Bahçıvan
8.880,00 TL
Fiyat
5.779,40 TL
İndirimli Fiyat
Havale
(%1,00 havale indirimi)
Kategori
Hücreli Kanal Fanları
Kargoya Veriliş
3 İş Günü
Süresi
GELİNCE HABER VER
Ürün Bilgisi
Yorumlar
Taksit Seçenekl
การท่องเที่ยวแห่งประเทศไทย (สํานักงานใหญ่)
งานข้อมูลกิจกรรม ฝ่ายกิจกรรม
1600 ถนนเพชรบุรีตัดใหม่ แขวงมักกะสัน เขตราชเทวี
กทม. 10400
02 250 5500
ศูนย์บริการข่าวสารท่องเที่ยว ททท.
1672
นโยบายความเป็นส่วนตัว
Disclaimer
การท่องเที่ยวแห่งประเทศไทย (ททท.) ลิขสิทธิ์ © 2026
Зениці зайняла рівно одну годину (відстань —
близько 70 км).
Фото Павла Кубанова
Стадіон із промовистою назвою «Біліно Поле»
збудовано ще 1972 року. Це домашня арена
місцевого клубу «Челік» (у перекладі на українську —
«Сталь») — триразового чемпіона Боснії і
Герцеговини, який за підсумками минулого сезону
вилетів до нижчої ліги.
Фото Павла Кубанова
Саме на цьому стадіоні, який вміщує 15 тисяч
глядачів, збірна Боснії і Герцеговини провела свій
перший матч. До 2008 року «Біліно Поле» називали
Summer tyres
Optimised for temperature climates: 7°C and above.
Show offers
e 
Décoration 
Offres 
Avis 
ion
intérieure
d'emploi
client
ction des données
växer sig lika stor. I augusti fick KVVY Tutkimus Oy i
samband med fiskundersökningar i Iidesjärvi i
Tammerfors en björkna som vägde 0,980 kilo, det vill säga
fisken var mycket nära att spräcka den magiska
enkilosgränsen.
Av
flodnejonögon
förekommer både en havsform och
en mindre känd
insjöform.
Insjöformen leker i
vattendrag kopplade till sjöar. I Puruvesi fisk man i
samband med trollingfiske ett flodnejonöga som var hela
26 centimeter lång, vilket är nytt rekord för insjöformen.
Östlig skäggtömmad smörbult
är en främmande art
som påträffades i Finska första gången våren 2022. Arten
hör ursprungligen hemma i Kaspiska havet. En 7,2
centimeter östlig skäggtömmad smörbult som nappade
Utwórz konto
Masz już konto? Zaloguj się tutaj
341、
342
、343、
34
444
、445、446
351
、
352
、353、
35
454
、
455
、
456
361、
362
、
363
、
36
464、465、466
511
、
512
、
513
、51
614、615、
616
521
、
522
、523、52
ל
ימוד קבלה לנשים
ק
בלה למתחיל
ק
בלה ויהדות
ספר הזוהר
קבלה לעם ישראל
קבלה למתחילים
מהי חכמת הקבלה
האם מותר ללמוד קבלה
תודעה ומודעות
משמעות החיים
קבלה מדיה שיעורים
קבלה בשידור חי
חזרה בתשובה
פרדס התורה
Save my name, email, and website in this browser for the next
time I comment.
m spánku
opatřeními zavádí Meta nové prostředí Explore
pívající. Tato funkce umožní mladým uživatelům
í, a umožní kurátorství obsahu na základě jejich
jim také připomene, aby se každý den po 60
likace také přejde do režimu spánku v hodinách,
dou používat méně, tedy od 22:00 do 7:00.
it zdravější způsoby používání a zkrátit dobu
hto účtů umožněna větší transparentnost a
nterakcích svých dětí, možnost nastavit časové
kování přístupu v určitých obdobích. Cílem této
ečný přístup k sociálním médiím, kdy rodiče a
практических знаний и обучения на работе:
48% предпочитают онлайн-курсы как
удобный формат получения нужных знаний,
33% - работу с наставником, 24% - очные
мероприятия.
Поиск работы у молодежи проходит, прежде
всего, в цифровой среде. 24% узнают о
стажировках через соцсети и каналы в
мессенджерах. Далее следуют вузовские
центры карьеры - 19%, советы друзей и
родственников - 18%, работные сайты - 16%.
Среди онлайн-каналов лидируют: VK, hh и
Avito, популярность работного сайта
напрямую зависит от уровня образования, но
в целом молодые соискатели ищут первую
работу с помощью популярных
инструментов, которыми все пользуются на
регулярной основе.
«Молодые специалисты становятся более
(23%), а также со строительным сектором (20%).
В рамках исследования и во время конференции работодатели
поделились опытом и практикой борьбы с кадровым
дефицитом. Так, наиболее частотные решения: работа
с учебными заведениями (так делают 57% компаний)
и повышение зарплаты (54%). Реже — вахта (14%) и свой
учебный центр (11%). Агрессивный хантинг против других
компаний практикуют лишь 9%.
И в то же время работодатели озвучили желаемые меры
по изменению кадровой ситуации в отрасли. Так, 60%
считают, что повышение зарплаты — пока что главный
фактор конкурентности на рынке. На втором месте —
****
WORK ITEM:
Up to and including the line with "02 250 5500", repeat the data exactly, starting from its first line; nothing else belongs in the response.

EXERCISE OUTPUT:
Bahçıvan
8.880,00 TL
Fiyat
5.779,40 TL
İndirimli Fiyat
Havale
(%1,00 havale indirimi)
Kategori
Hücreli Kanal Fanları
Kargoya Veriliş
3 İş Günü
Süresi
GELİNCE HABER VER
Ürün Bilgisi
Yorumlar
Taksit Seçenekl
การท่องเที่ยวแห่งประเทศไทย (สํานักงานใหญ่)
งานข้อมูลกิจกรรม ฝ่ายกิจกรรม
1600 ถนนเพชรบุรีตัดใหม่ แขวงมักกะสัน เขตราชเทวี
กทม. 10400
02 250 5500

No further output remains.